New York Giants: Shannon Sharpe warns Joe Judge over lap running consequences

Shannon Sharpe, New York Giants

The New York Giants held their first padded practice of training camp on Monday, and with that came a new sense of energy and intensity. The new coaching staff brought a great style to the first day, as they were extremely vocal and outspoken. It seems as if the new regimen is focused on really coaching and harping on the fundamentals, rather than letting things slide and letting the players dictate the tempo.

Many things that the younger generations of football players are treated too soft, giving them far too much leniency in their practice and progression. Old school players and mentalities tend to work in specific scenarios, as new head coach Joe Judge plans to bring that to the Giants. After all, there’s a reason Tom Coughlin won two Super Bowls, and Bill Belichick has won six.

Here’s a new factor for the New York Giants during practice:

“There are consequences on the field for making mistakes,” Judge said. “In a game, it’ll cost you five, 10, or 15 yards. In practice, there needs to be consequences so we learn how to deal with our mistakes.”

Shannon Sharpe, co-host for “Skip and Shannon: Undisputed,” stated, “This isn’t going to end well.”

I don’t believe that Judge cares much for his opinion, based on the success he enjoyed at Alabama and New England. The New York Giants are 12-36 over the past three years, indicating that a significant change needed to be made. Success doesn’t come from luck, but rather hard work.

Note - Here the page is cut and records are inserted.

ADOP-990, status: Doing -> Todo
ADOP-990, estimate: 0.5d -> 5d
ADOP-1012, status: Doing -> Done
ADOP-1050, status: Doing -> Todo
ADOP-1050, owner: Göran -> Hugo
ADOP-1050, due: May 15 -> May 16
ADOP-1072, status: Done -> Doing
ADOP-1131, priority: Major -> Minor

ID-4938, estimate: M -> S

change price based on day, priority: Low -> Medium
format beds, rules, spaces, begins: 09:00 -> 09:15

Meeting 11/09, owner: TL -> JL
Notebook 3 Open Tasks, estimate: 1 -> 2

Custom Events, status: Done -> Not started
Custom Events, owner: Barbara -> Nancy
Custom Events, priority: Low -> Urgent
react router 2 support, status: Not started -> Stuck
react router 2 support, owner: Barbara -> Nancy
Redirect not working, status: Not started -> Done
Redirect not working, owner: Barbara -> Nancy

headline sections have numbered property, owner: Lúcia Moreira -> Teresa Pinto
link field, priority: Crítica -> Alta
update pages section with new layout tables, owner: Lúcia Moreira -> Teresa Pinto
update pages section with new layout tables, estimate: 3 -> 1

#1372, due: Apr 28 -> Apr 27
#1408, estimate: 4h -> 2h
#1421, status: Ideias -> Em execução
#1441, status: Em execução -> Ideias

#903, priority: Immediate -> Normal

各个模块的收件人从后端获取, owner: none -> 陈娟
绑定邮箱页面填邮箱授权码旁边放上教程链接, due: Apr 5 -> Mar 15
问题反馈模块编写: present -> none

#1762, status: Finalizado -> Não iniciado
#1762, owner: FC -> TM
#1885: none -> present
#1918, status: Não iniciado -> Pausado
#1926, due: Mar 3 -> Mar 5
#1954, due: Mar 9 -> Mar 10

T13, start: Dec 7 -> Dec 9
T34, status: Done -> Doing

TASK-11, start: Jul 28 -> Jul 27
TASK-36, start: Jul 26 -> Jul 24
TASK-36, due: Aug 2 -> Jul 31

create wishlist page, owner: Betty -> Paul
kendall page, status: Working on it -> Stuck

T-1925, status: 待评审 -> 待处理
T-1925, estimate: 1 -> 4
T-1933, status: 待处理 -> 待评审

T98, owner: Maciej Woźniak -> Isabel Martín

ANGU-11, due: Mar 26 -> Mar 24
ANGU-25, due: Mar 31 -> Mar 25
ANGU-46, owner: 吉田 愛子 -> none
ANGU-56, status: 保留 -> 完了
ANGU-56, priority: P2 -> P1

“If that’s what he has in store for us, running laps for mistakes, just don’t make mistakes,” said wide receiver Sterling Shepard, the longest-tenured Giant. “That’s a simple way to get out of doing that. Yeah, the last time I did it was probably middle school. But I’m embracing the change and I’m all for it.”

It seems that Sterling Shepard has already figured it out; if you don’t want to run laps, then don’t make any mistakes. That is how you bring the best out of players by setting benchmarks and consequences for failing to do your job. Ultimately, when you’re being paid millions to catch a football or make a block, doing it well is essential.

Judge and his coaching staff are keen on maximizing each and every player. Ranging from different talents to abilities, there are 11 positions on each unit, and looking at a player like Corey Coleman and saying, “he could be a wide receiver and kick returner,” is exactly the mentality Judge wants to have.